Perubahan struktural ini membuat Pemerintah Provinsi Yogyakarta terlibat penuh dalam pelaksanaan Jamkesus. Mereka secara aktif menggerakkan Dinas Kesehatan dan Dinas Sosial di tingkat provinsi dan kabupaten/kota untuk bekerja secara lebih kolaboratif
dalam melaksanakan program Jamkesus. Database penyandang disabilitas yang dikembangkan Dinas Sosial Provinsi juga dimutakhirkan dan diperkaya untuk memperlancar proses konfirmasi peserta Jamkesus.
Tantangan lain dalam program Jamkesus adalah aksesibilitas. Pelayanan kesehatan konvensional seringkali mengabaikan hambatan yang dihadapi para penyandang disabilitas. Skema Jaminan Kesehatan Nasional memerlukan prosedur rujukan berlapis yang dapat menimbulkan
hambatan signifikan bagi mereka dengan mobilitas terbatas.

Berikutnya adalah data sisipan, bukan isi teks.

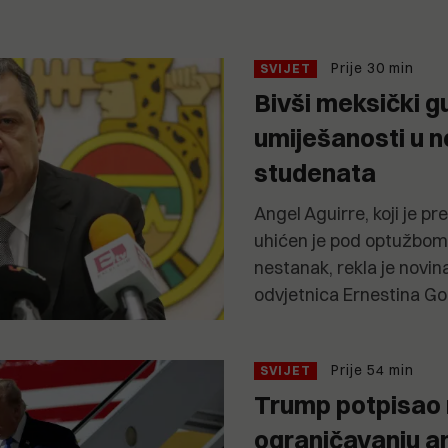
Prije 30 min
SVIJET
Bivši meksički g
umiješanosti u 
studenata
Angel Aguirre, koji je pr
uhićen je pod optužbom 
nestanak, rekla je novi
odvjetnica Ernestina G
Prije 54 min
SVIJET
Trump potpisao
ograničavanju a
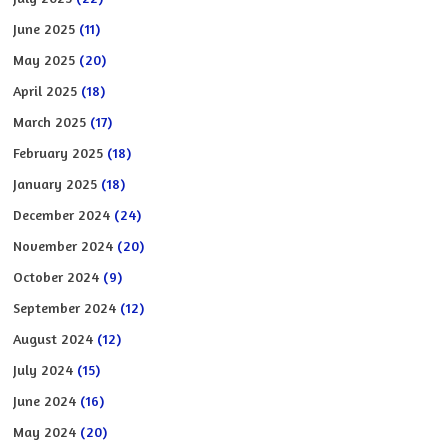
June 2025
(11)
May 2025
(20)
April 2025
(18)
March 2025
(17)
February 2025
(18)
January 2025
(18)
December 2024
(24)
November 2024
(20)
October 2024
(9)
September 2024
(12)
August 2024
(12)
July 2024
(15)
June 2024
(16)
May 2024
(20)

Sebagai gambaran, seorang penyandang disabilitas harus melalui prosedur administrasi dan konsultasi kesehatan di enam kantor berbeda sebelum mendapatkan pelayanan kesehatan yang dibutuhkan. Di daerah yang infrastruktur publiknya belum ramah disabilitas,
hal ini sulit dilakukan dan akan mengakibatkan tingginya biaya yang perlu dikeluarkan orang tersebut.

Keterangan foto: Dinas Kesehatan Provinsi Yogyakarta meluncurkan layanan inovatif Jamkesus Terpadu untuk menyederhanakan proses administratif dan menghadirkan layanan kesehatan lebih dekat dengan penyandang disabilitas. Dalam foto ini, Jamkesus Terpadu
sedang dilaksanakan di Kabupaten Bantul. Kredit foto: Pemerintah Kabupaten Bantul.

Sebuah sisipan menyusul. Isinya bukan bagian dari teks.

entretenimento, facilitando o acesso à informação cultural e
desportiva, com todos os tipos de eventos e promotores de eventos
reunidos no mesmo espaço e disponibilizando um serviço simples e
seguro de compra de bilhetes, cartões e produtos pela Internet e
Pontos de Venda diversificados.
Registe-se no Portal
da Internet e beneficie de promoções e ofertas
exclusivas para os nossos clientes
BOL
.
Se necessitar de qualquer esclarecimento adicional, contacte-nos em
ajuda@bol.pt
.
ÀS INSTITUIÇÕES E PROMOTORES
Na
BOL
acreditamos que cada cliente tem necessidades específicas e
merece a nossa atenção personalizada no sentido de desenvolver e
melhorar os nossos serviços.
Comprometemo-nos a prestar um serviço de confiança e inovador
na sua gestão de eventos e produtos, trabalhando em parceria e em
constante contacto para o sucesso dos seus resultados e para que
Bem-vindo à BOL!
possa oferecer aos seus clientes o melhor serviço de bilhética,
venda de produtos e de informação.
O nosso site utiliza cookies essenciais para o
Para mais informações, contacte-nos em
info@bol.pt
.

Dinas Kesehatan Provinsi Yogyakarta meluncurkan layanan inovatif satu atap, yakni Jamkesus Terpadu untuk menyederhanakan proses administrasi dan mendekatkan layanan kesehatan kepada para penyandang disabilitas. Dalam pelaksanaannya, seluruh kantor
administrasi dan penyedia layanan berada di satu tempat sehingga layanan Jamkesus lebih nyaman dan efisien bagi para penyandang disabilitas. Mengambil konsep rumah sakit lapangan, pelayanan Jamkesus Terpadu dilaksanakan hingga 25 kali per tahun, secara
bergiliran di kabupaten/kota di Provinsi Yogyakarta. Layanan Jamkesus Terpadu memberikan bantuan transportasi dari rumah ke lokasi layanan, pendaftaran, pemeriksaan kesehatan dasar, perawatan medis spesialis, penyediaan alat bantu, dan asesmen rehabilitasi
sosial dan vokasional.
Sejak layanan Jamkesus Terpadu diluncurkan, jumlah penyandang disabilitas yang mengakses layanan kesehatan meningkat pesat. Dinas Kesehatan Provinsi Yogyakarta mencatat adanya peningkatan penyerapan anggaran yang signifikan dari Rp 200 juta pada 2014
menjadi Rp 5 miliar pada tahun berikutnya. Hal ini menunjukkan tingginya permintaan dan pemanfatan layanan kesehatan di antara para penyandang disabilitas ketika layanan tersebut dirancang agar mudah diakses oleh mereka.
Saat ini, layanan Jamkesus Terpadu sebagian didanai oleh pemerintah provinsi dan kabupaten/kota dengan kontribusi tanggung jawab sosial perusahaan yang signifikan. Kelompok masyarakat, organisasi masyarakat sipil, perguruan tinggi, dan pihak swasta telah
bekerja sama dengan Pemerintah Provinsi Yogyakarta untuk mendukung program Jamkesus melalui pembiayaan, penyediaan alat bantu dan layanan gratis bagi para penyandang disabilitas. Pada 2018, layanan ini dinobatkan sebagai salah satu layanan publik
paling inovatif oleh Kementerian Pendayagunaan Aparatur Negara dan Reformasi Birokrasi. Program Jamkesus mendapat banyak perhatian dari provinsi lain yang ingin mengadopsi dan mereplikasi inisiatif tersebut. Yogyakarta sekarang dikenal sebagai salah
satu pusat pembelajaran terbaik untuk mendorong asuransi kesehatan inklusif dan memastikan terselenggaranya layanan kesehatan yang dapat diakses oleh para penyandang disabilitas.